STAMFORD, Conn. -- Mott's North America this week begins formal training of its field sales people in the use of a new sales automation system.
"We have completed a pilot program with our Western zone sales team, and [on Oct. 20] held a kick-off meeting for our national sales organization," said Bob O'Brien, vice president of information technology at Mott's North America here, a division of Cadbury Beverages.
The company has installed a system called FastTrack from Fastech Inc., Broomall, Pa., which employs client-server computer technology to allow many individuals in different locations to access information from a central database. The concept, which has wide application to field sales organizations, is also sometimes called distributed computing.
Mott's 50 or so field management people have been equipped with notebook computers and will begin using the system immediately to tap into the database and for retail call reporting, O'Brien said. The company's brokers will follow.
"The primary benefit of the system is that it will enable them to spend more time with customers," he said. "It will add greater value to the retailer-manufacturer relationship with up-to-date, pertinent information, so we can be a category manager for our customers. We want our customers to look to us to help them make the right shelving, merchandising, and promotion decisions."
Mott's go-to-market system is organized into five zones, each with a manager, located in Stamford, Chicago, Orange County, Calif., Dallas and Atlanta. Each zone manager has between five and eight region managers who in turn supervise the brokers. The company has a direct sales force in Canada.
O'Brien said the company gave 486-class laptop computers out to its field people about a year ago, equipping and training them to use electronic mail, word processing and other basic software. The Fastech software is designed to work on those machines.
"The primary things the Fastech system does include daily sales information, share information, audit information and some promotion-tracking. We will be able to do trade promotion planning and tracking -- that will be happening next year," he said.
Mott's buys daily data from Information Resources Inc., and has invested aggressively in in-house category management capabilities.
The West Coast test included Mott's Phoenix and Los Angeles area brokers, O'Brien said.

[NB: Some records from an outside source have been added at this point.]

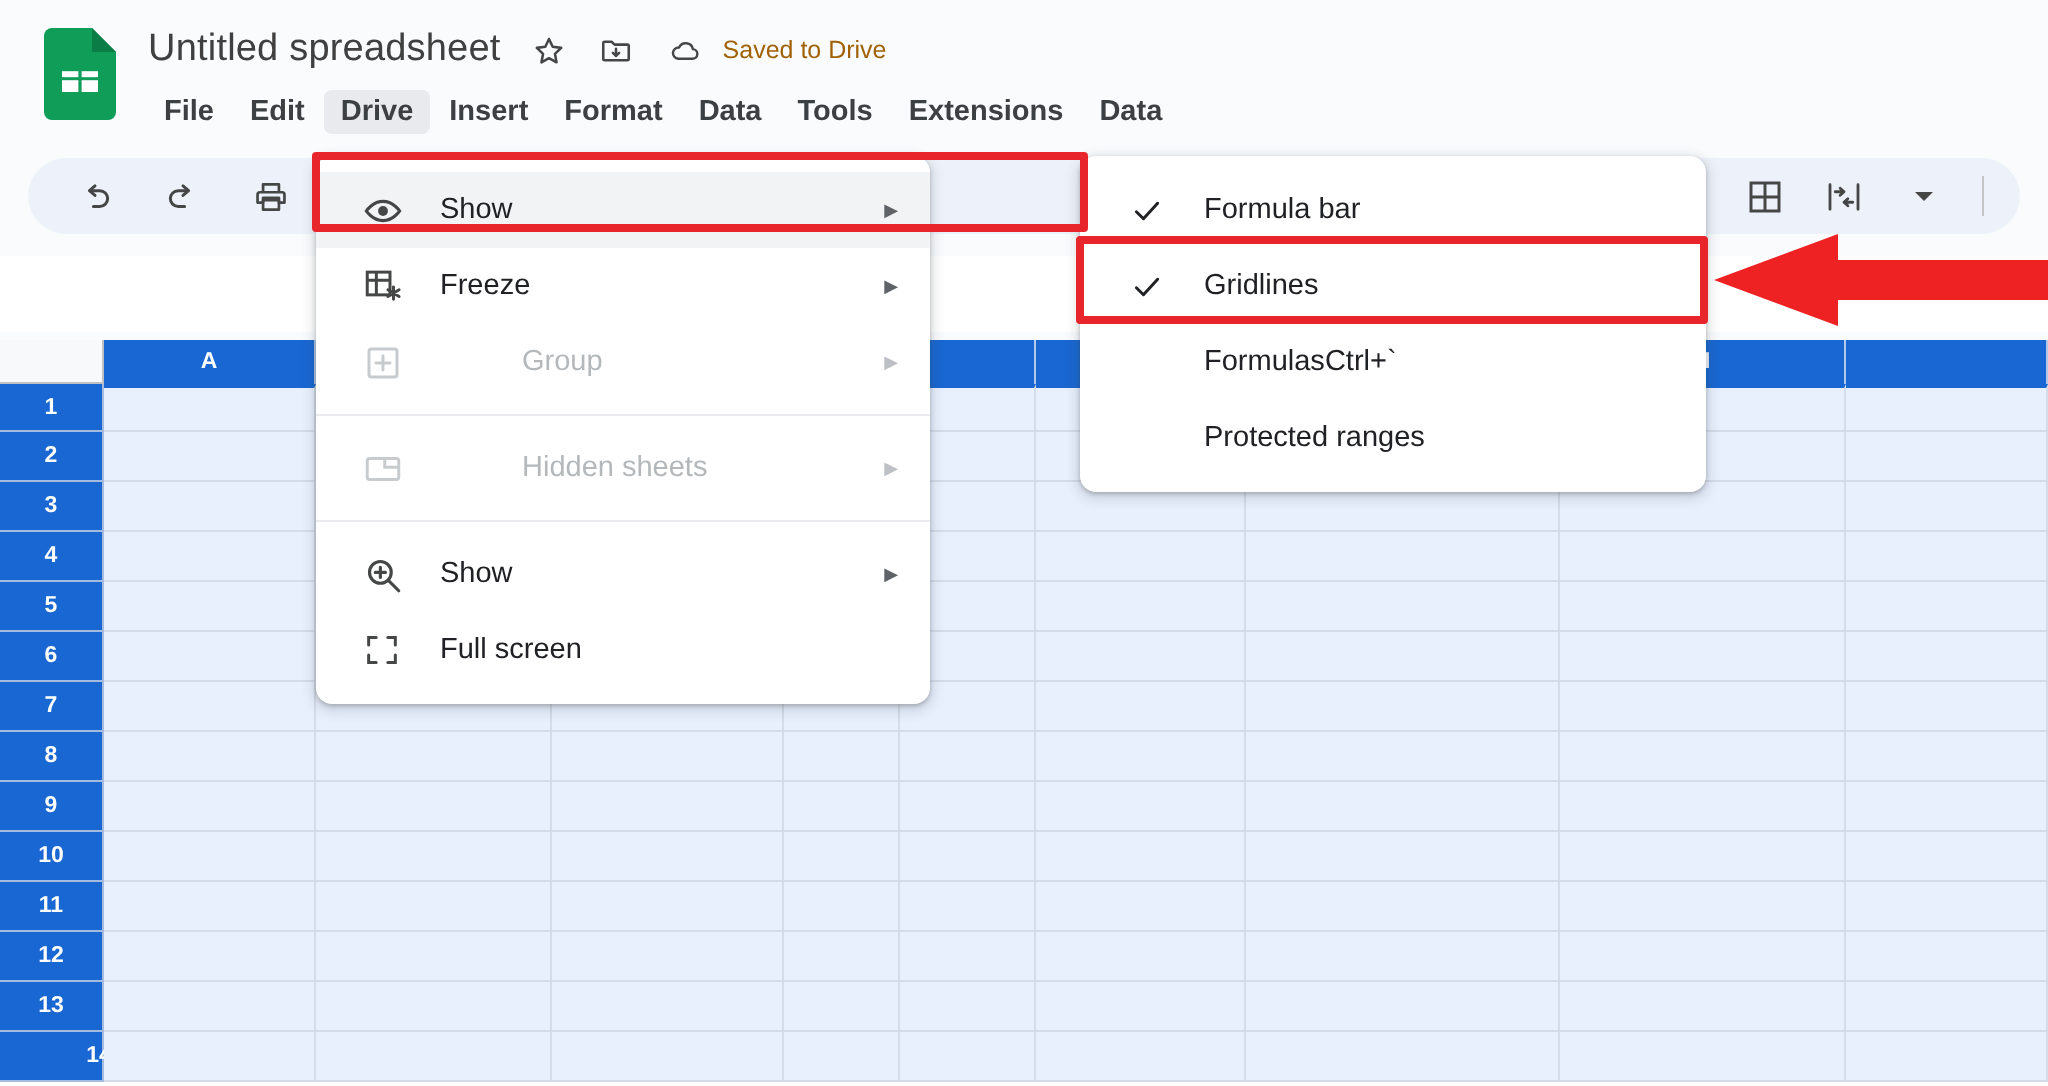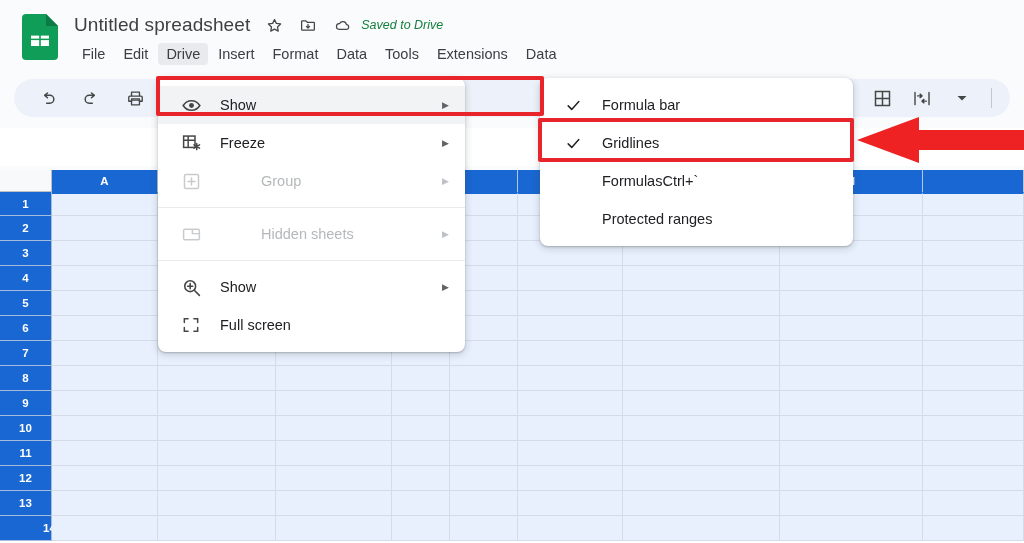--- a/index.html
+++ b/index.html
@@ -21,7 +21,7 @@
     font-size: 19px; color: #404040; letter-spacing: .1px; white-space: nowrap;
   }
   .title-icon { margin-left: 16px; display: inline-flex; align-items: center; color: #444746; }
-  .saved-text { margin-left: 8px; font-size: 12.5px; color: #15803d; white-space: nowrap; font-style: italic; }
+  .saved-text { margin-left: 8px; font-size: 12.5px; color: #a16207; white-space: nowrap; }
 
   .menubar { position: absolute; left: 74px; top: 43px; display: flex; align-items: flex-start; height: 24px; }
   .menu-item {

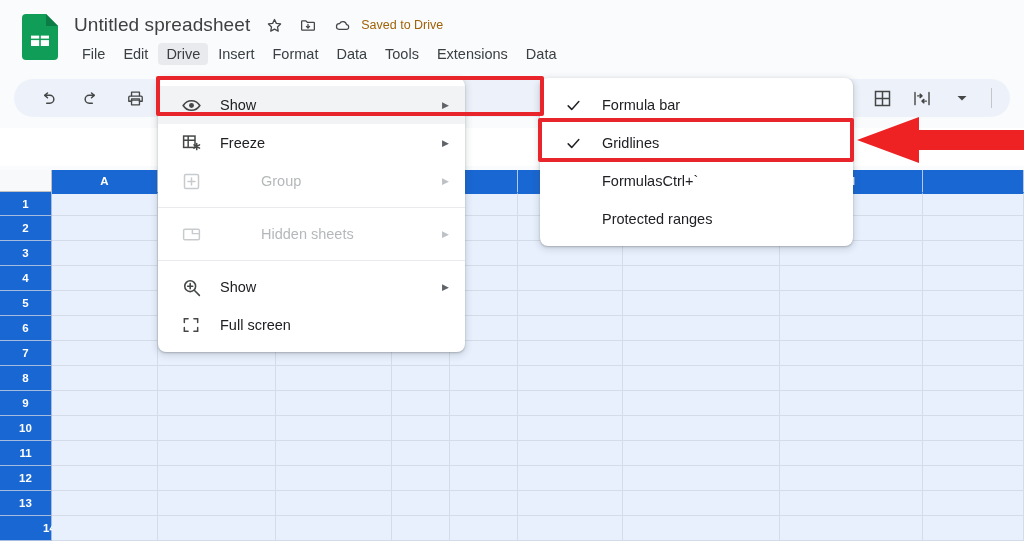--- a/index.html
+++ b/index.html
@@ -23,7 +23,7 @@
   .title-icon { margin-left: 16px; display: inline-flex; align-items: center; color: #444746; }
   .saved-text { margin-left: 8px; font-size: 12.5px; color: #a16207; white-space: nowrap; }
 
-  .menubar { position: absolute; left: 74px; top: 43px; display: flex; align-items: flex-start; height: 24px; }
+  .menubar { position: absolute; left: 74px; top: 43px; display: flex; align-items: flex-end; height: 24px; font-weight: bold; }
   .menu-item {
     font-size: 14.5px; color: #3c4043; padding: 3px 8px; border-radius: 4px; white-space: nowrap;
     margin-right: 2px; cursor: default;

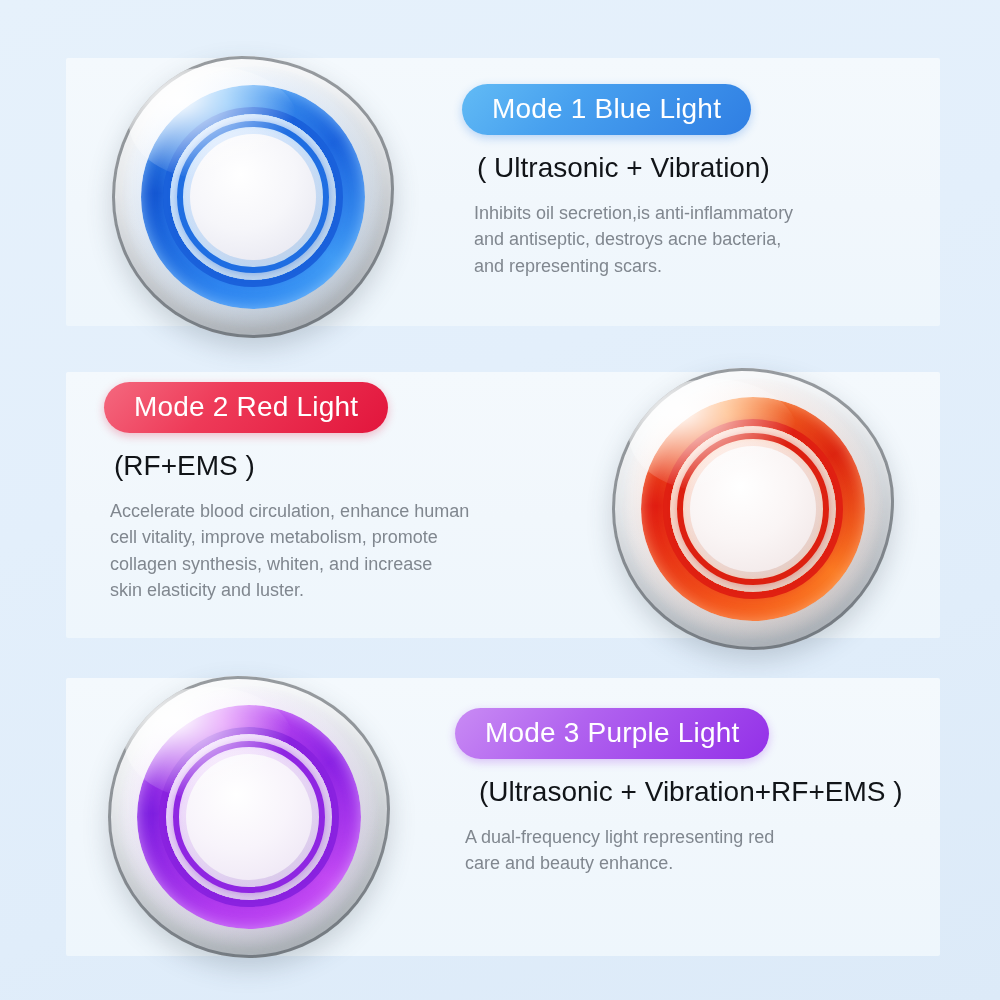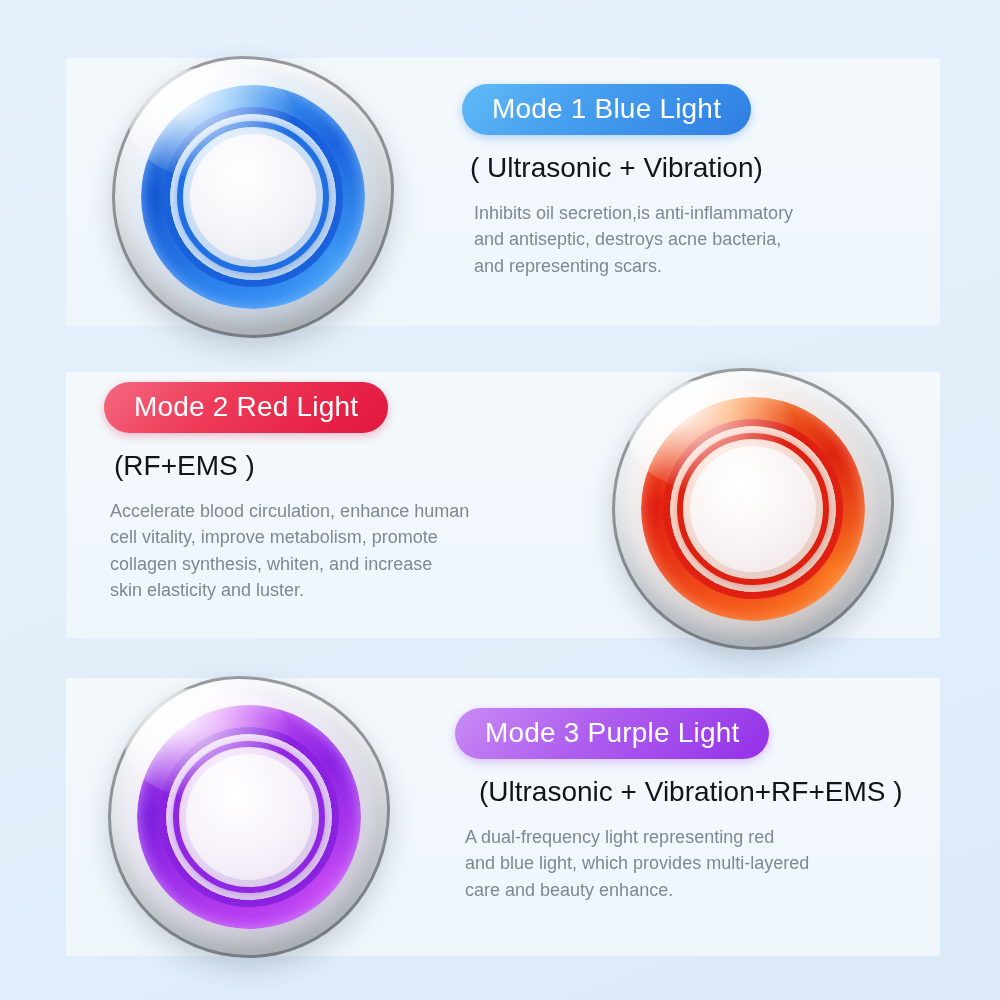--- a/index.html
+++ b/index.html
@@ -228,7 +228,7 @@
     white-space: nowrap;
     line-height: 1.2;
   }
-  .sub-1 { margin-left: 8px; }
+  .sub-1 { margin-left: 15px; }
   .sub-2 { margin-left: 10px; }
   .sub-3 { margin-left: 24px; }
 

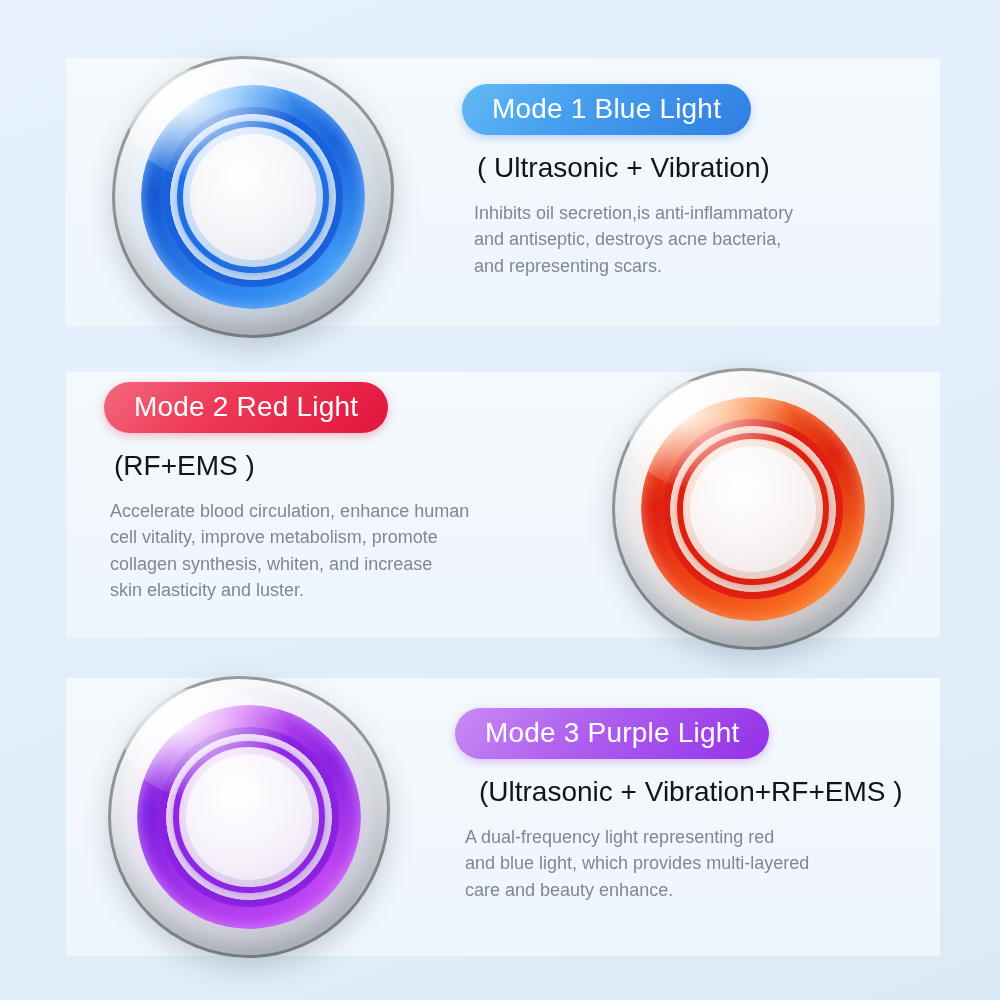--- a/index.html
+++ b/index.html
@@ -316,7 +316,6 @@
     <div class="subhead sub-3">(Ultrasonic + Vibration+RF+EMS )</div>
     <div class="body-text body-3">
       <span class="line">A dual-frequency light representing red</span>
-      <span class="line">and blue light, which provides multi-layered</span>
       <span class="line">care and beauty enhance.</span>
     </div>
   </div>

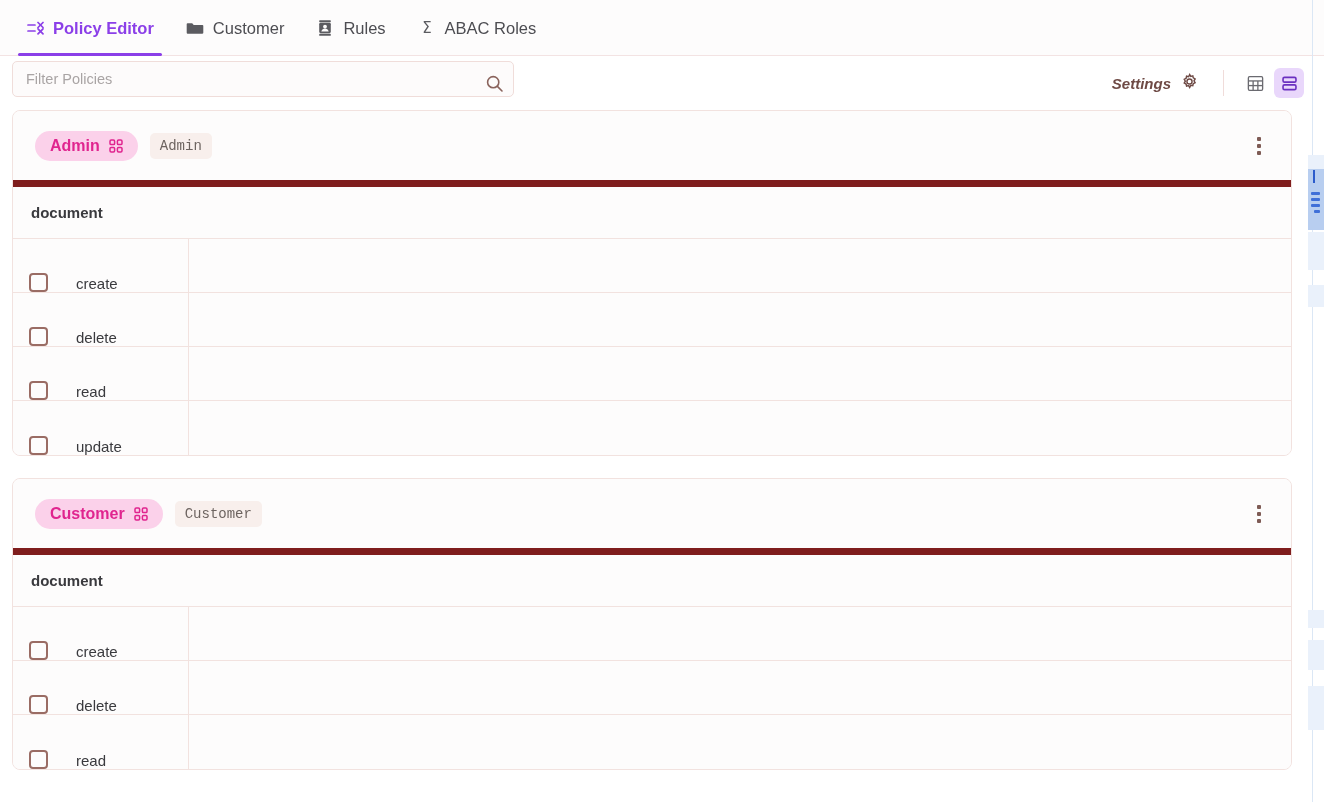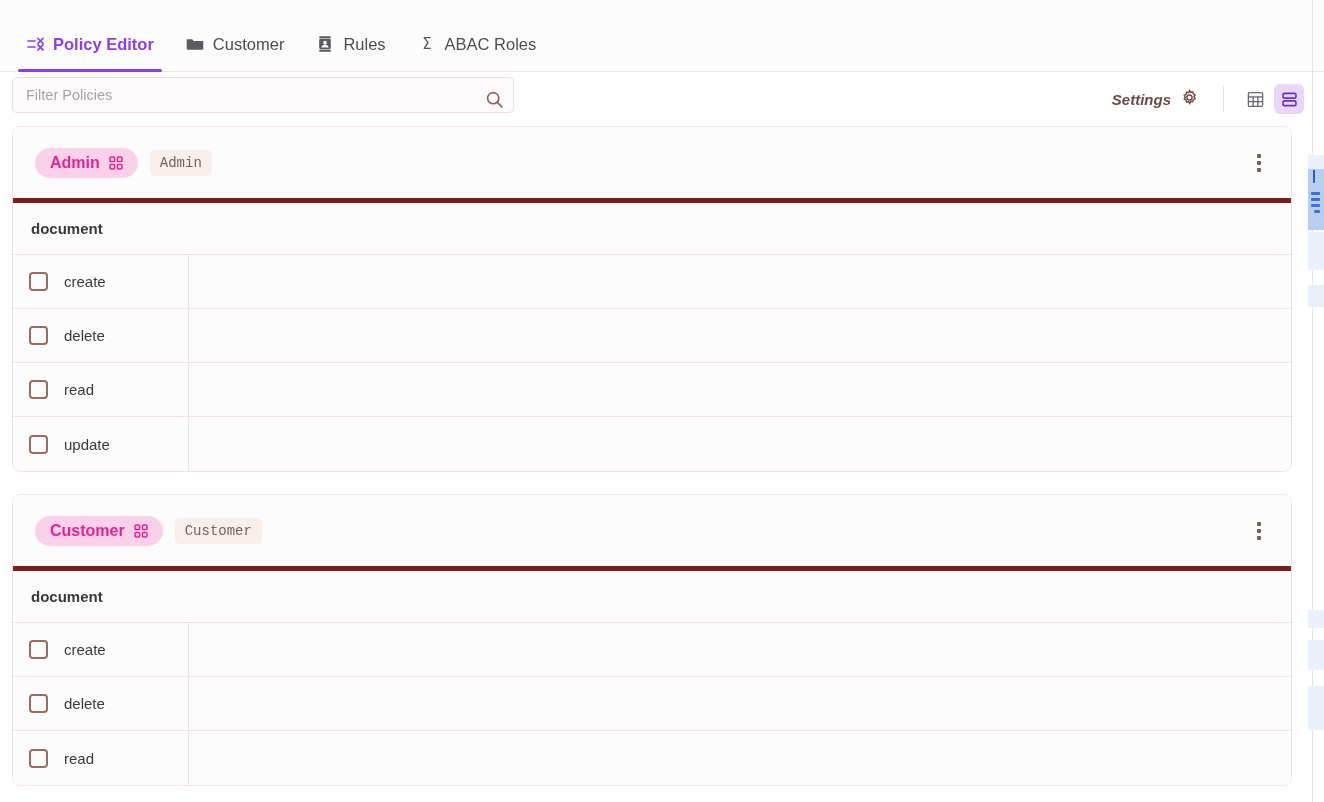--- a/index.html
+++ b/index.html
@@ -18,7 +18,7 @@
   
   .tabbar {
     position: relative;
-    height: 72px;
+    height: 56px;
     display: flex;
     align-items: flex-end;
     padding: 0 0 0 10px;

Plans call for linking all its brokers to the network and giving them access to appropriate levels of information.
While Mott's is extending its software capabilities to its brokers, it is leaving the issue of hardware up to them.
"We are encouraging them to make an investment in Mott's and in the technology. We are looking for them to share with us in the benefits of this investment."
Mott's brokers will use the information to check category status, price changes and promotions. They also relay information about displays, shelf position and orders back to headquarters.
With its broker force equipped with computer technology, Mott's expects to be able to use them for tasks like tracking a shelving program or other information-gathering. These tasks would have previously been done using paper reporting, which causes a time lag in information flow.
"What this is all about is we want to speed up the decision-making process, and provide quicker access to information. We feel we will have more reliable information as well," he said.